Meta has announced the latest release of its open source AI model, Llama. According to Meta, with the release of Llama 3.1 405B, the company is trying to prove that open models can be just as capable as their closed counterparts, if not better.
“Llama 3.1 405B is the first openly available model that rivals the top AI models when it comes to state-of-the-art capabilities in general knowledge, steerability, math, tool use, and multilingual translation,” Meta wrote in a blog post. “With the release of the 405B model, we’re poised to supercharge innovation—with unprecedented opportunities for growth and exploration. We believe the latest generation of Llama will ignite new applications and modeling paradigms, including synthetic data generation to enable the improvement and training of smaller models, as well as model distillation—a capability that has never been achieved at this scale in open source.
The company evaluated Llama 3.1 against GPT-4, GPT-4o, and Claude 3.5 Sonnet. It outperformed or was on par with the models across a number of evaluations, such as math, reasoning, and coding.
The model was trained on over 15 trillion tokens, which required Meta to optimize its training stack and use over 16K H100 GPUs.
In addition to the 405B version, Llama 3.1 also comes in 8B and 70B options. The company also announced that with this release, it is also changing the license for Llama to allow developers to use its outputs to improve other models.
“While many may argue that closed models are more cost effective, Llama models offer some of the lowest cost per token in the industry, according to testing by Artificial Analysis.
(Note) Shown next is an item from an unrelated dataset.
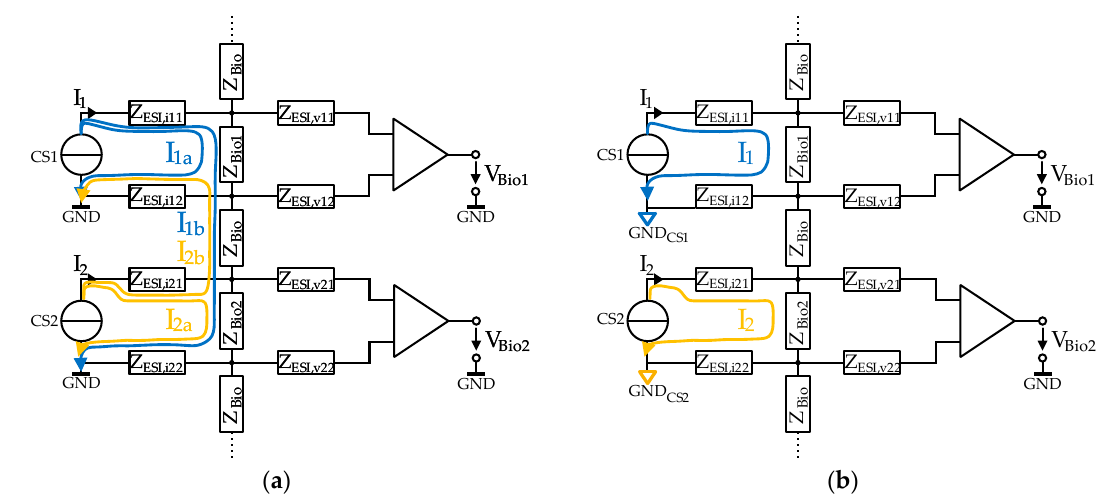
Figure 1. Simplified equivalent circuit of a simultaneous 2-channel bioimpedance measurement without ( a ) and with ( b ) galvanic decoupling of the current sources.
And as Mark Zuckerberg noted, open source will ensure that more people around the world have access to the benefits and opportunities of AI, that power isn’t concentrated in the hands of a small few, and that the technology can be deployed more evenly and safely across society. That’s why we continue to take steps on the path for open access AI to become the industry standard,” the company wrote.
The models are now available for download on Meta’s website or on Hugging Face.